Document excerpt =>
Content starts

The math behind Dominion Voting System's $1.6 billion lawsuit against Fox News

Advertisements featuring Fox News personalities, including Tucker Carlson, adorn the front of the News Corporation building in a 2019 file photo. The cable channel faces a defamation suit going to trial next week based on lies it aired about Dominion Voting System's role in the 2020 election. (Drew Angerer/Getty Images)

When Dominion Voting Systems sued Fox News over the lies the conservative cable network had broadcast in 2020 about the election tech company, the enormous $1.6 billion damage claim jumped out.

The trial begins next week in Delaware and two of the biggest questions facing the jurors will be whether Fox and its executives are liable for broadcasting the lies and, if so, whether $1.6 billion is a remotely realistic amount to ask for.

Denver-based Dominion said that it went to herculean efforts to make Fox News aware of both the falseness of what was being said on air and the damage it did to Dominion.

Content ends

Required actions =>
(1) According to the article on Dominion's lawsuit, in which state does the trial begin?
(2) In the article on Dominion's lawsuit, why is Fox News facing a defamation suit?

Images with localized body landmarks

Content starts

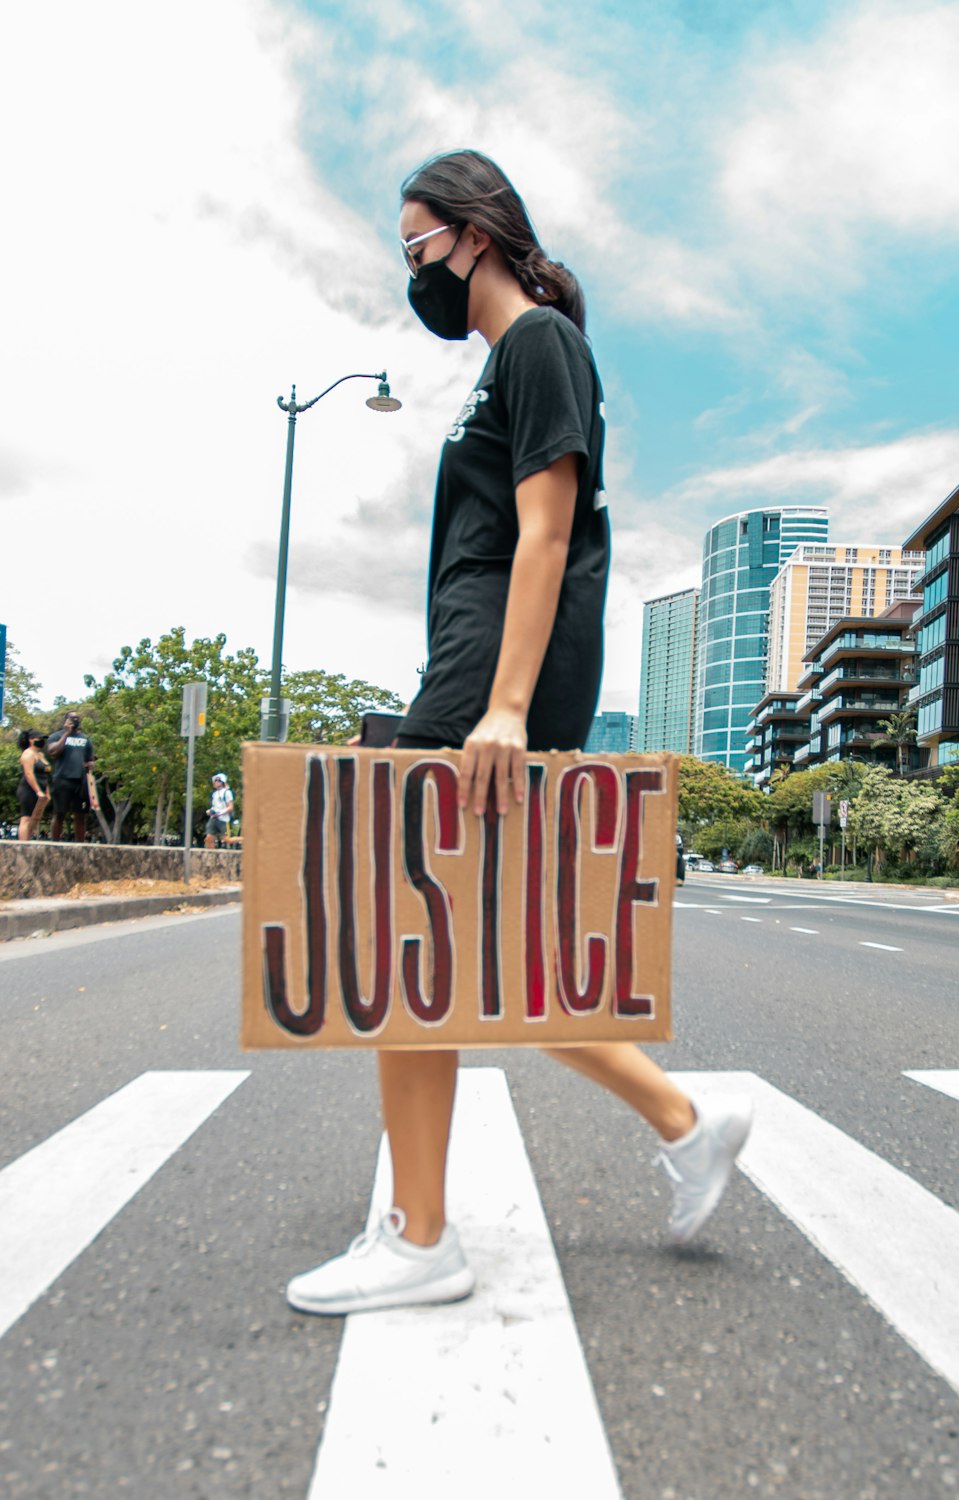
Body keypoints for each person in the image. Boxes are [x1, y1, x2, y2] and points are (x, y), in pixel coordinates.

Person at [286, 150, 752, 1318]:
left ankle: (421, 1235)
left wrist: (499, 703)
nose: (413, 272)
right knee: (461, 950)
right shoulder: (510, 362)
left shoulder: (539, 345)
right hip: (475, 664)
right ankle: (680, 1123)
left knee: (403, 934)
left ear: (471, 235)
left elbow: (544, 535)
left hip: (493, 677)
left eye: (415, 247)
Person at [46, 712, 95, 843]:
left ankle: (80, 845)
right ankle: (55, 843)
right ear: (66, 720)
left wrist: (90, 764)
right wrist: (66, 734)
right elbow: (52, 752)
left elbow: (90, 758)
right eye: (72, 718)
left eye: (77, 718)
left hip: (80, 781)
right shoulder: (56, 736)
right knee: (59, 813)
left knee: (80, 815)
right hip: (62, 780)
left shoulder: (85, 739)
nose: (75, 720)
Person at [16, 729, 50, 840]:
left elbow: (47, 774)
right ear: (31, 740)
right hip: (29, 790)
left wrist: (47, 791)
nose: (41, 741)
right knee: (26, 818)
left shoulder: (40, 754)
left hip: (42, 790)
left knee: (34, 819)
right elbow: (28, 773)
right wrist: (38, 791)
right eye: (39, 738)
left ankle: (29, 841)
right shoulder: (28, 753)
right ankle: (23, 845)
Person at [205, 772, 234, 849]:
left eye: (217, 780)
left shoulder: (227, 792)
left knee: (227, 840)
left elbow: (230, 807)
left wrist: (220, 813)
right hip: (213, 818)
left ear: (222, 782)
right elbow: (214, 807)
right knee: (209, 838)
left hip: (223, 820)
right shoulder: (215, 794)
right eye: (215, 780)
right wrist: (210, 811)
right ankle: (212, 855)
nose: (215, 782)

Content ends
Content starts

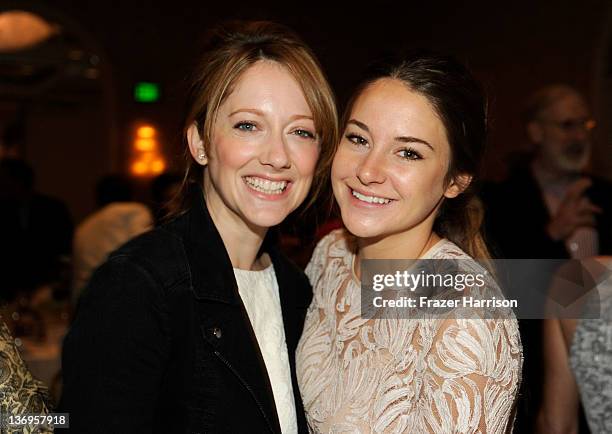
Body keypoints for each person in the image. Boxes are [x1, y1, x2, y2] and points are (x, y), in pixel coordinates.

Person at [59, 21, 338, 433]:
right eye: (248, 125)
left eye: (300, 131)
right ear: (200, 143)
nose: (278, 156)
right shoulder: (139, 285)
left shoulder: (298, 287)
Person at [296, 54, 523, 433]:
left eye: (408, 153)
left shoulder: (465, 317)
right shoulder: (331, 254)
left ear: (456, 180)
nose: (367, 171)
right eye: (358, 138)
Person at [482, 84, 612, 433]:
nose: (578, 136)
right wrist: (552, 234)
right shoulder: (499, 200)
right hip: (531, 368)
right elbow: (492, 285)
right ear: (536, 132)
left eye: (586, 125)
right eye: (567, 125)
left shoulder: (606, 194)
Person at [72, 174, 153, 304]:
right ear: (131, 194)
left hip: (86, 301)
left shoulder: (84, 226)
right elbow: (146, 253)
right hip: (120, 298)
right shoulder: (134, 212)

Content ends

Response list =>
(1) Delaware.

(2) Fox News faces the suit because of lies it aired about Dominion Voting Systems' role in the 2020 election.